Marxism and Third Worldism

B.S. Chimni’s work sits at an important intersection of international legal theory. It is most readily identifiable as falling within the Third World Approaches to International Law (TWAIL) movement: adopting the perspective of the Global South, and foregrounding the role of imperialism. Simultaneously, with its focus on class, production and global capitalism, his work is explicitly Marxist. This combination harkens back to an older Marxist Third Worldism—exemplified by Frantz Fanon, Amílcar Cabral and Walter Rodney.

For Chimni, his position is not exceptional. He goes so far to say that his “integrated Marxist approach” to international law, is TWAIL (pp. 14-18). Whilst this is true to a degree—TWAIL is a broad church—it underplays the degree to which Chimni’s Marxism is distinctive within TWAIL.

▶ [WHAT IS NEEDED]
In the Marxism and Third Worldism excerpt, what does Chimni say his "integrated Marxist approach" to international law is? The items have nothing to do with the Marxism and Third Worldism excerpt.

▶ [STORED ROWS]
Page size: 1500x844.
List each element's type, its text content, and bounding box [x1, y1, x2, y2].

--

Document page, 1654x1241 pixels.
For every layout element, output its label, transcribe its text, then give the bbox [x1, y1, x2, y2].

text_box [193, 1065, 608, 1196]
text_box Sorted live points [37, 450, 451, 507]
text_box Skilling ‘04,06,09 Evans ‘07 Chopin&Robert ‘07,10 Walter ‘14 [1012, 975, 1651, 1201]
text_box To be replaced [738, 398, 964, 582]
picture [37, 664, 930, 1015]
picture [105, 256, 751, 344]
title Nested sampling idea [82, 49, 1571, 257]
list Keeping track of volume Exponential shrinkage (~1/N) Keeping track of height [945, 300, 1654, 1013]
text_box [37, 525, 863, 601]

▶ [RESPONSE]
He says it is TWAIL, the Third World Approaches to International Law.